Q: What do you mean when you say you approach both forms in the same way?

A: I tend to start from an intuitive, meditative space and collect a lot. Then I look for patterns and attend to language to find an intentional and intelligent shape for the piece.

Q: Are these poems part of any larger grouping or thinking? Have you done much writing since the poems included in your full-length collection, FALSEHOOD, for example?

A: Yes! This series is one of three sections in a new manuscript, one which reckons with the ghosts of place. That’s been the bulk of my writing since FALSEHOOD – though I’ve also written some random things and have been dipping in and out of a sonnet series I’ve been working on for a decade now. I’m looking forward to taking some time this spring to write without a particular project in mind and see where that takes me.

Q: With a full-length collection and a handful of chapbooks, how do you feel your work has developed? Where do you see your work headed?

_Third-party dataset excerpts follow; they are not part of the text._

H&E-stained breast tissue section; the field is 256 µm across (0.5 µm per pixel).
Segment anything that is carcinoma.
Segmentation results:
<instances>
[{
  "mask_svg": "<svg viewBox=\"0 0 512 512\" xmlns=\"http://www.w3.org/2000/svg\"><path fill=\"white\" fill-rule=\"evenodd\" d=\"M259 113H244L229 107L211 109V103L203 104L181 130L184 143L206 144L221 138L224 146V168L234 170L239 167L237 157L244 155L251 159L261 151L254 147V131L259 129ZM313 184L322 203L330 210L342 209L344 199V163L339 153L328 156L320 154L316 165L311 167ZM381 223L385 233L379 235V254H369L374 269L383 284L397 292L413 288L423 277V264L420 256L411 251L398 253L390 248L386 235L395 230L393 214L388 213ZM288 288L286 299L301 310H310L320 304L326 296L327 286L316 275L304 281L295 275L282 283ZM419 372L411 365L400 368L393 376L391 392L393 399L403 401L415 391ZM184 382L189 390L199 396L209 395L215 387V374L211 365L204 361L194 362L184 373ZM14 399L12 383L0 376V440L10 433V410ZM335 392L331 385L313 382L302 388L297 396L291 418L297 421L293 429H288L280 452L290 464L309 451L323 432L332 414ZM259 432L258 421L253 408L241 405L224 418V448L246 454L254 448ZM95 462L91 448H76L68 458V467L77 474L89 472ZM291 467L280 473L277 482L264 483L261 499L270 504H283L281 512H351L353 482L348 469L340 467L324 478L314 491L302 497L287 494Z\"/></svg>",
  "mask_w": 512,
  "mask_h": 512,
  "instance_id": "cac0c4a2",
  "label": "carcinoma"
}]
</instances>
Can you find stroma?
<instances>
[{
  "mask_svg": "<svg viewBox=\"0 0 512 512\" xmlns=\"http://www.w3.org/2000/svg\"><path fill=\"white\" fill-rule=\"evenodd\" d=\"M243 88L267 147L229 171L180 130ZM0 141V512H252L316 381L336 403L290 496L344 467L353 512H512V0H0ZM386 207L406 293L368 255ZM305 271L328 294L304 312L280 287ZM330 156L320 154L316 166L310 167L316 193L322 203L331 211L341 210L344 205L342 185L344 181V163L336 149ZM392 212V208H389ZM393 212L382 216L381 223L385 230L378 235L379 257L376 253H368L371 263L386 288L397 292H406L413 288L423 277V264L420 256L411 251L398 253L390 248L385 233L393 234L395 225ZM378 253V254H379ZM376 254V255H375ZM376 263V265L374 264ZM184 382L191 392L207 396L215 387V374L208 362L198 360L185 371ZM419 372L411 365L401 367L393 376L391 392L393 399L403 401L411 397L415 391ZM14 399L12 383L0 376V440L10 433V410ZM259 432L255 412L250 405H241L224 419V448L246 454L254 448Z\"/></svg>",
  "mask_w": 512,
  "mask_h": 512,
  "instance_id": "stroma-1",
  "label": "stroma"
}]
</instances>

A: That’s maybe a better question for my readers! I can say that for a long while, I felt like I was vacillating between very formal hyper-revised constructions and very intuitive/associative constructions that I was reluctant to revise at all. Now, in my work I feel confident in balancing intuition and precise intention. I’ve done a lot of poem revision and visual art-making in the last two years, and have only drafted five, maybe seven, new poems since the pandemic began. I’m ready to dive back in to writing this late-winter/early-spring, so more on this soon.

Q: Finally, who do you read to reenergize your own work? What particular works can’t you help but return to?

A: I recently loved and felt energized by Jennifer Nelson’s Harm Eden, Ted Dodson’s An Orange, and Jordan Abel’s Nishga. I return often to Muriel Rukeyser and William Butler Yeats, because I can’t not, and I read the Tao Te Ching over and over again endlessly.